No, that’s not a typo. CAPRi is the CGIAR system-wide program on Collective Action and Property Rights. A little more than a year ago CAPRi organized a workshop on Collective Action and Market Access for Smallholders. Now the papers from that meeting are available online. Two that might be of particular interest to Agricultural Biodiversity Weblog readers are:

CAPRi Working Paper No. 69: Collective Action and Marketing of Underutilized Plant Species: The Case of Minor Millets in Kolli Hills, Tamil Nadu, India, by Guillaume P. Gruère, Latha Nagarajan, and E.D.I. Oliver King

and

CAPRi Working Paper No. 70: The Role of Public-Private Partnerships and Collective Action in Ensuring Smallholder Participation in High Value Fruit and Vegetable Supply Chains, by Clare Narrod, Devesh Roy, Julius Okello, Belem Avendaño, Karl Rich

Indian government to invest in herbs

The Government of India is apparently about to invest Rs 1,000 crore (which i think is Rs 10,000,000,000, something in excess of US$ 250 million, if I’ve got my decimal points right) in herbal medicines over the next five years. The article notes that:

It is a great irony in a country where households pass herbal remedies from one generation to another, and one village to the next, that India accounts for just about 2% of the global herbal drugs market, which is valued at about $63 billion (about Rs2.5 billion). More than 8,000 indigenous medicinal plant species can be found here, but just about 1,000 are commonly traded.

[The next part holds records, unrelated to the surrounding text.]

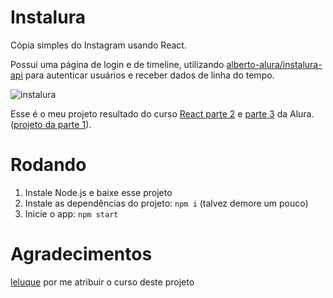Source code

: # Instalura

Cópia simples do Instagram usando React.

Possui uma página de login e de timeline, utilizando [alberto-alura/instalura-api](https://github.com/alberto-alura/instalura-api) para autenticar usuários e receber dados de linha do tempo.

![instalura](https://user-images.githubusercontent.com/44736064/64125907-18fa2500-cd82-11e9-86ea-ca58922777f6.png)

Esse é o meu projeto resultado do curso [React parte 2](https://cursos.alura.com.br/course/react-parte-2) e [parte 3](https://cursos.alura.com.br/course/react-parte-3) da Alura. ([projeto da parte 1](https://github.com/g-otn/react-book-author)).

# Rodando
1. Instale Node.js e baixe esse projeto
2. Instale as dependências do projeto: `npm i` (talvez demore um pouco)
3. Inicie o app: `npm start`

# Agradecimentos
[leluque](https://github.com/leluque) por me atribuir o curso deste projeto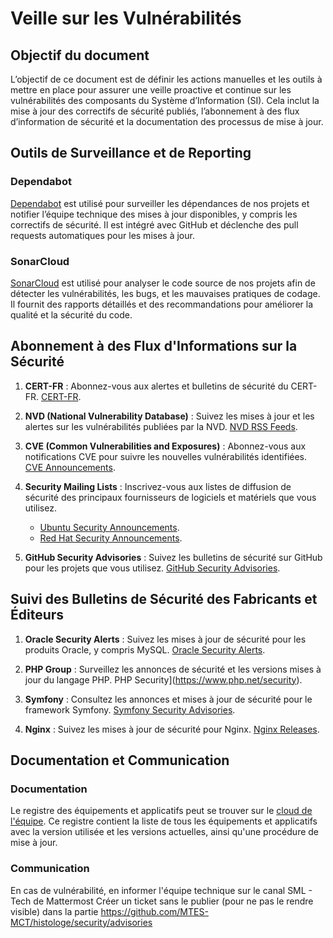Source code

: # Veille sur les Vulnérabilités

## Objectif du document
L’objectif de ce document est de définir les actions manuelles et les outils à mettre en place pour assurer une veille proactive et continue sur les vulnérabilités des composants du Système d’Information (SI). Cela inclut la mise à jour des correctifs de sécurité publiés, l’abonnement à des flux d’information de sécurité et la documentation des processus de mise à jour.

## Outils de Surveillance et de Reporting
### Dependabot
[Dependabot](https://github.com/MTES-MCT/histologe/security/dependabot) est utilisé pour surveiller les dépendances de nos projets et notifier l’équipe technique des mises à jour disponibles, y compris les correctifs de sécurité. Il est intégré avec GitHub et déclenche des pull requests automatiques pour les mises à jour.

### SonarCloud
[SonarCloud](https://github.com/MTES-MCT/histologe/security/code-scanning) est utilisé pour analyser le code source de nos projets afin de détecter les vulnérabilités, les bugs, et les mauvaises pratiques de codage. Il fournit des rapports détaillés et des recommandations pour améliorer la qualité et la sécurité du code.   

## Abonnement à des Flux d'Informations sur la Sécurité
1. **CERT-FR** :
   Abonnez-vous aux alertes et bulletins de sécurité du CERT-FR. [CERT-FR](https://www.cert.ssi.gouv.fr/actualite/).

2. **NVD (National Vulnerability Database)** :
   Suivez les mises à jour et les alertes sur les vulnérabilités publiées par la NVD. [NVD RSS Feeds](https://nvd.nist.gov/).

3. **CVE (Common Vulnerabilities and Exposures)** :
   Abonnez-vous aux notifications CVE pour suivre les nouvelles vulnérabilités identifiées. [CVE Announcements](https://github.com/CVEProject/cvelistV5).

4. **Security Mailing Lists** :
   Inscrivez-vous aux listes de diffusion de sécurité des principaux fournisseurs de logiciels et matériels que vous utilisez.
     - [Ubuntu Security Announcements](https://lists.ubuntu.com/mailman/listinfo/ubuntu-security-announce).
     - [Red Hat Security Announcements](https://www.redhat.com/mailman/listinfo).

6. **GitHub Security Advisories** :
   Suivez les bulletins de sécurité sur GitHub pour les projets que vous utilisez. [GitHub Security Advisories](https://github.com/advisories).

## Suivi des Bulletins de Sécurité des Fabricants et Éditeurs
1. **Oracle Security Alerts** :
   Suivez les mises à jour de sécurité pour les produits Oracle, y compris MySQL. [Oracle Security Alerts](https://www.oracle.com/security-alerts/).

2. **PHP Group** :
   Surveillez les annonces de sécurité et les versions mises à jour du langage PHP. PHP Security](https://www.php.net/security).

3. **Symfony** :
   Consultez les annonces et mises à jour de sécurité pour le framework Symfony. [Symfony Security Advisories](https://symfony.com/blog/category/security-advisories).

4. **Nginx** :
   Suivez les mises à jour de sécurité pour Nginx. [Nginx Releases](https://nginx.org/en/CHANGES).

## Documentation et Communication
### Documentation

Le registre des équipements et applicatifs peut se trouver sur le [cloud de l'équipe](https://docs.google.com/spreadsheets/d/1KzdbRt-o58UL4Qtdzn5akOc9XmykcoEks5yClO0zrJc/edit?gid=0#gid=0). Ce registre contient la liste de tous les équipements et applicatifs avec la version utilisée et les versions actuelles, ainsi qu'une procédure de mise à jour.


### Communication
En cas de vulnérabilité, en informer l'équipe technique sur le canal SML - Tech de Mattermost
Créer un ticket sans le publier (pour ne pas le rendre visible) dans la partie https://github.com/MTES-MCT/histologe/security/advisories
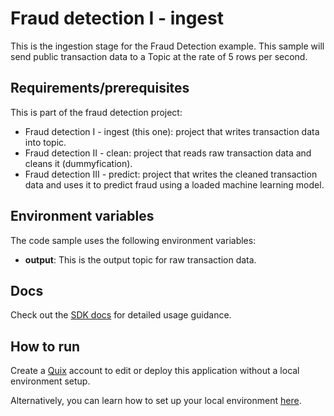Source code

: # Fraud detection I - ingest

This is the ingestion stage for the Fraud Detection example. This sample will send public transaction data to a Topic at the rate of 5 rows per second.

## Requirements/prerequisites

This is part of the fraud detection project:

- Fraud detection I - ingest (this one): project that writes transaction data into topic.
- Fraud detection II - clean: project that reads raw transaction data and cleans it (dummyfication). 
- Fraud detection III - predict: project that writes the cleaned transaction data and uses it to predict fraud using a loaded machine learning model. 

## Environment variables

The code sample uses the following environment variables:

- **output**: This is the output topic for raw transaction data.

## Docs

Check out the [SDK docs](https://quix.ai/docs/sdk/introduction.html) for detailed usage guidance.

## How to run
Create a [Quix](https://portal.platform.quix.ai/self-sign-up?xlink=github) account to edit or deploy this application without a local environment setup.

Alternatively, you can learn how to set up your local environment [here](https://quix.ai/docs/sdk/python-setup.html).

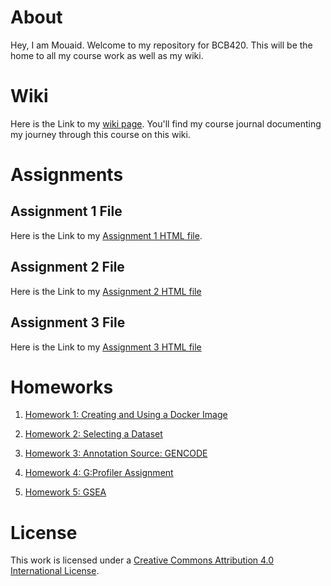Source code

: # About

Hey, I am Mouaid. Welcome to my repository for BCB420. This will be the home to all my course work as well as my wiki.

# Wiki

Here is the Link to my [wiki page](https://github.com/bcb420-2024/Mouaid_Alim/wiki). You'll find my course journal documenting my journey through this course on this wiki. 

# Assignments

## Assignment 1 File
Here is the Link to my [Assignment 1 HTML file](https://github.com/bcb420-2024/Mouaid_Alim/blob/main/Assignment%201/assignment-1.html).

## Assignment 2 File
Here is the Link to my [Assignment 2 HTML file](https://github.com/bcb420-2024/Mouaid_Alim/blob/main/Assignment%202/A2_Mouaid_Alim.html)

## Assignment 3 File
Here is the Link to my [Assignment 3 HTML file](https://github.com/bcb420-2024/Mouaid_Alim/blob/main/Assignment3/A3_Mouaid_Alim.html)

# Homeworks
1. [Homework 1: Creating and Using a Docker Image](https://github.com/bcb420-2024/Mouaid_Alim/wiki/3.-Homework-1:-Creating-and-Using-a-Docker-Image)

2. [Homework 2: Selecting a Dataset](https://github.com/bcb420-2024/Mouaid_Alim/wiki/4.-Selecting-a-Dataset)

3. [Homework 3: Annotation Source: GENCODE](https://github.com/bcb420-2024/Mouaid_Alim/wiki/6.-Annotation-Source:-GENCODE)

4. [Homework 4: G:Profiler Assignment](https://github.com/bcb420-2024/Mouaid_Alim/wiki/8.-Homework-2:-G:Profiler-Assignment)

5. [Homework 5: GSEA](https://github.com/bcb420-2024/Mouaid_Alim/wiki/9.-Homework-5:-GSEA)

# License

This work is licensed under a [Creative Commons Attribution 4.0 International License](https://creativecommons.org/licenses/by/4.0/).
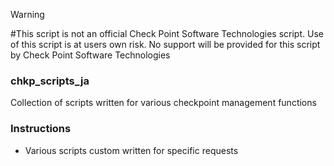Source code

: >[!WARNING]
> #This script is not an official Check Point Software Technologies script. Use of this script is at users own risk. No support will be provided for this script by Check Point Software Technologies

### chkp_scripts_ja
Collection of scripts written for various checkpoint management functions

### Instructions 
- Various scripts custom written for specific requests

But there’s more. The scheme suggests that collecting medicinal plants will earn poor people more money than cultivating food. Will it earn them enough to buy the food they would have grown? There are plans to train people how best to harvest plants sustainably, and the article talks about a genebank, which sounds more like a database to me.

I have my doubts about the wisdom of massively centralised schemes such as this one, especially when, according to the article, the plan is to convert crop-lands to medicinal plants. Does India really have so much food available that it can afford to divert land from edible crops to medicinal plants, no matter how valuable those plants are? One cannot eat money, or medicinal plants.

Participatory mapping in Africa

An organization called Udongo — which is new to me, although that signifies nothing — reports on a massive mapping exercise in the Mukogodo forest in Kenya. Four different clans of the Yiaku people (some people call them Yaaku) will work with scientists and others to create “a three dimensional model of part of their ancestral lands, showing the Yiaku conception of natural systems of water, forestry, forest products and wildlife. The map helps to create an inventory of indigenous knowledge, natural resources and the intangible heritage of the region.” Then what? “The Yiakku will explore how the 3 D model will be integrated into the future planning processes of the Yiakku and Mukogodo community.”

If you’re listening, Udongo, let us know how it works out, OK?